Ald O'Callaghan said that it appeared that the ship was in a dangerous position and no pilot being available the defendant offered his services. .......The Board did not think his conduct was very culpable. The Chairman said that it was fortunate that the boy had taken charge of the vessel as the Captain was going to run her into Clonderlaw Bay where she would have been destroyed.......

Mr Mullock:.....said nearly all the members believed that the fault lay with the licensed pilots who should have been at their posts but it appeared had not attended to their duties....Ald Phillips said that it was strange that the Master Pilot had not reported the circumstances to the Board....Brennan the Master

ilot was called in and told that if he permitted such irregularities to occur again that he could not be retained in his position.

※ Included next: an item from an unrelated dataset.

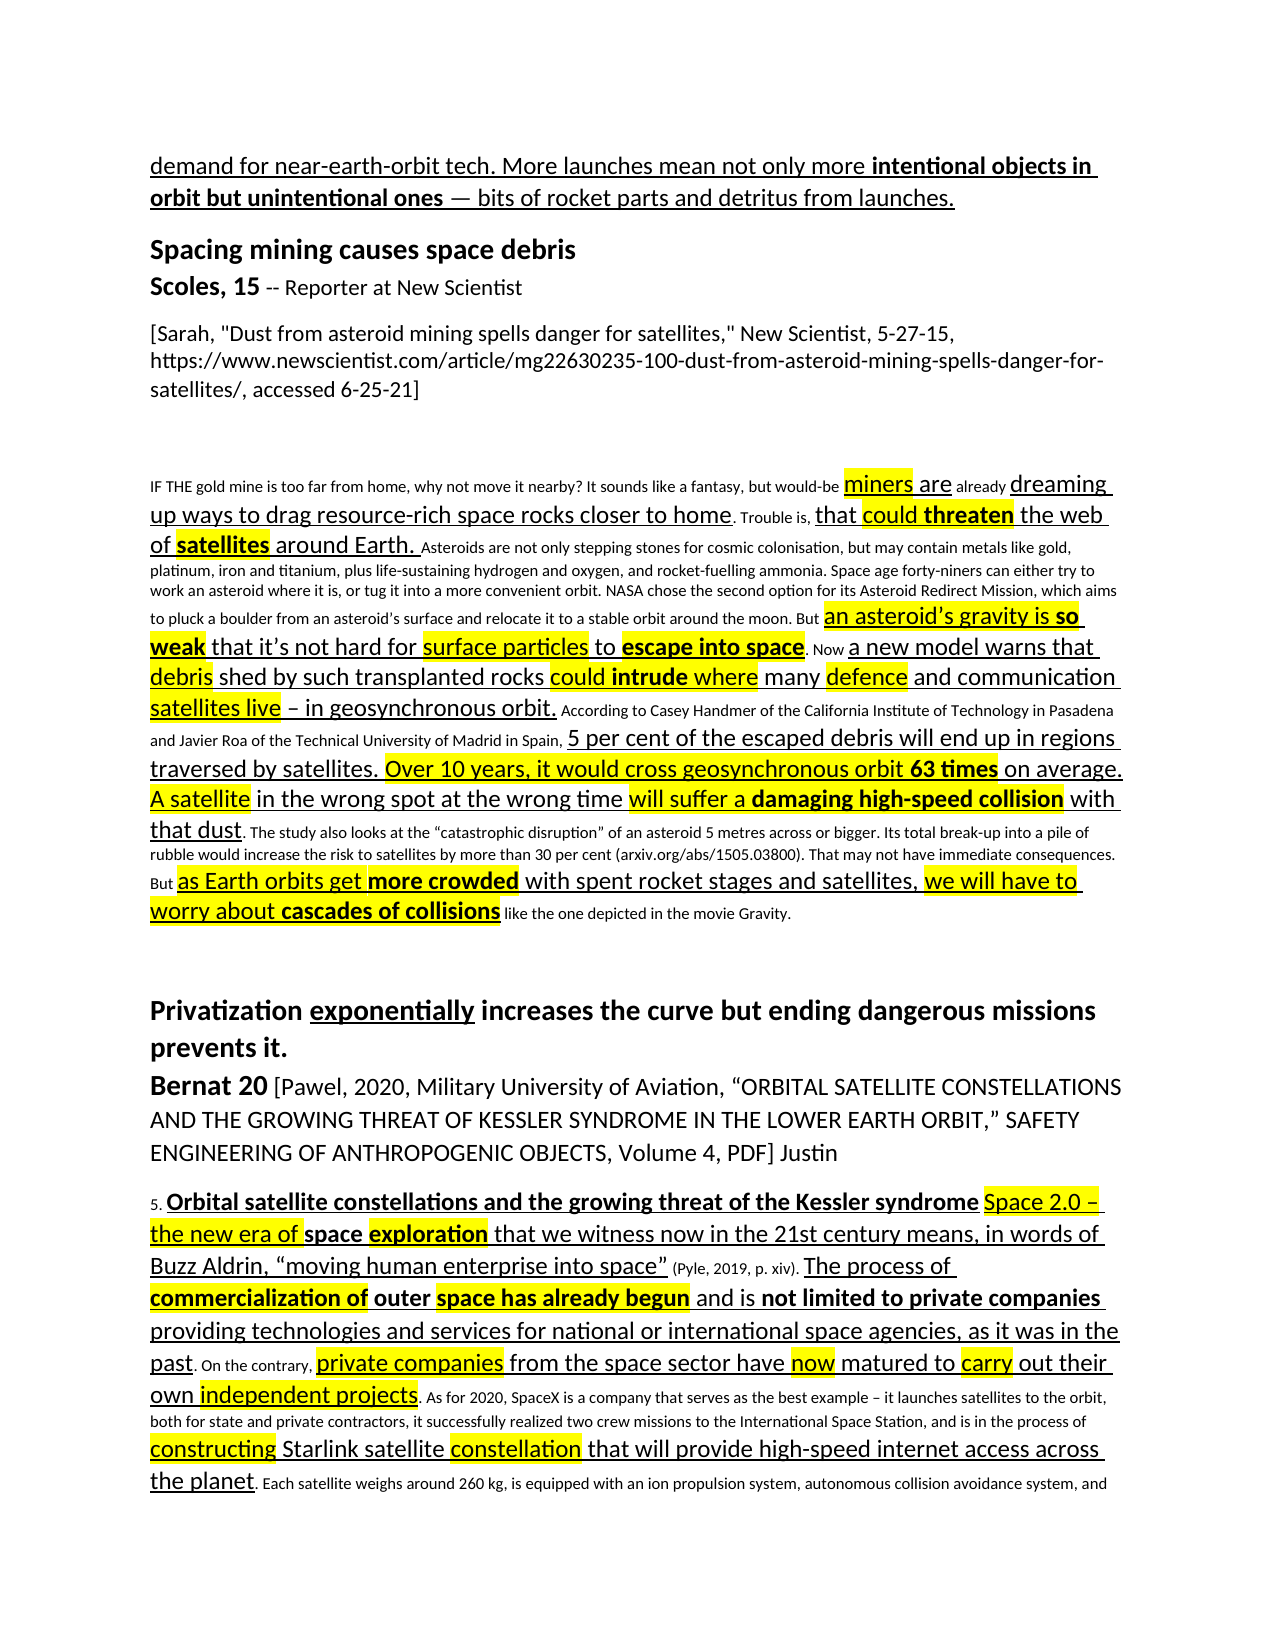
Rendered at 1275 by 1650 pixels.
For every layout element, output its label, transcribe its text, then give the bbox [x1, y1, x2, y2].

1878 Tuesday 14th May (Limerick Reporter)
Limerick Harbour Board

A letter was read from a pilot called Cullinan complaining that another pilot named Kelly and his son attempted to assault him on board the Mullatto because he had taken charge of the vessel. The father said that he would drive a hand spike down his throat and the son was about to throw him overboard when the Captain intervened and saved him from their violence. The complaint was referred to the Pilot Committee for investigation

1878 Tuesday 5th November (Limerick Reporter)
Limerick Harbour Board

Pilots Interfering
Mr Harris: I have a complaint to make about a pilot whose name is Brennan in interfering with some of the tugs.
Ald Phillips: You can't now he is not here.
Mr Harris: I am merely going to state the facts of the case and they are this: That a pilot went down to bring up a vessel and Brennan interfered and got the “President” to tow her up. All I want is that a stop be put to this.
The following resolution was accepted: That the pilots be directed not to interfere in any way whatever favour of either tugs now compete for business in the Shannon and that any further interference which may be proved against any pilot will be considered an official offence and will be punished as such.---Passed Unanimously.

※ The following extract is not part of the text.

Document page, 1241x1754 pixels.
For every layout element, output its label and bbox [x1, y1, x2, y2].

1878 Tuesday 19th November (Limerick Reporter)
Limerick Harbour Board
The following letter was read: Limerick Nov 13th 1878.

I beg to report as follows in July last I left this port for America the ship was in charge of Richard Joyce licensed pilot. The said pilot while under the influence of drink ran the vessel ashore in broad daylight off Glin .......Kildal. - Master of the Bayton, India.

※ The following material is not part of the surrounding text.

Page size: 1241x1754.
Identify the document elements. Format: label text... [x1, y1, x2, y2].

1878 Tuesday 10th December (Limerick Reporter)
Limerick Harbour Board.
Negligence of a Pilot
The following letter was read. “Limerick 30th November 1878”.

Sir, The Dana SS from Swansea with a cargo of wheat when proceeding up the river on Sunday 24th ult in charge of a licensed pilot named Michael Hanrahan who ran the vessel once aground and twice on the rocks. I put the steamer into the Graving Dock and found the damaged she sustained to be very considerable would respectfully ask that a pilot committee meet and investigate the matter. Yours Faithfully, James McAllister, Master
Chairman: A Pilot Committee met and decided in suspending the pilot for three months.

1878 Tuesday 24th December (Limerick Reporter)
Limerick Harbour Board

The following motion was proposed by Ald R Phillips:
“That a resolution of Oct 1877 providing that Western Pilots are liable to dismissal for public drunkenness whether off duty or on duty shall in future be extended to all licensed Pilots under the control of the Board”.
Agreed to unanimously.

1879 Thursday 30th October (Kilrush Herald and Kilkee Gazette)
“Western Pilots” seem to care very little for the opposition of their brethren of the Limerick district, if they only spend their time over a “wee-drop” and spinning “yarns”.
This was the case last week as we are informed, when Mr Felix Brennan, Master Pilot paid his rounds near Loop Head, when a Norwegian barque “ hove in sight” bearing the pilot flag. We would advise our Western friends to look sharp.

1879 Thursday 23rd November (Kilrush Herald and Kilkee Gazette)
The Steamship North Shields bound for Philadelphia with 20,000 tons? of rails put into our harbour on Saturday night in charge of Mr Patt Brennan junr, Pilot, Scattery.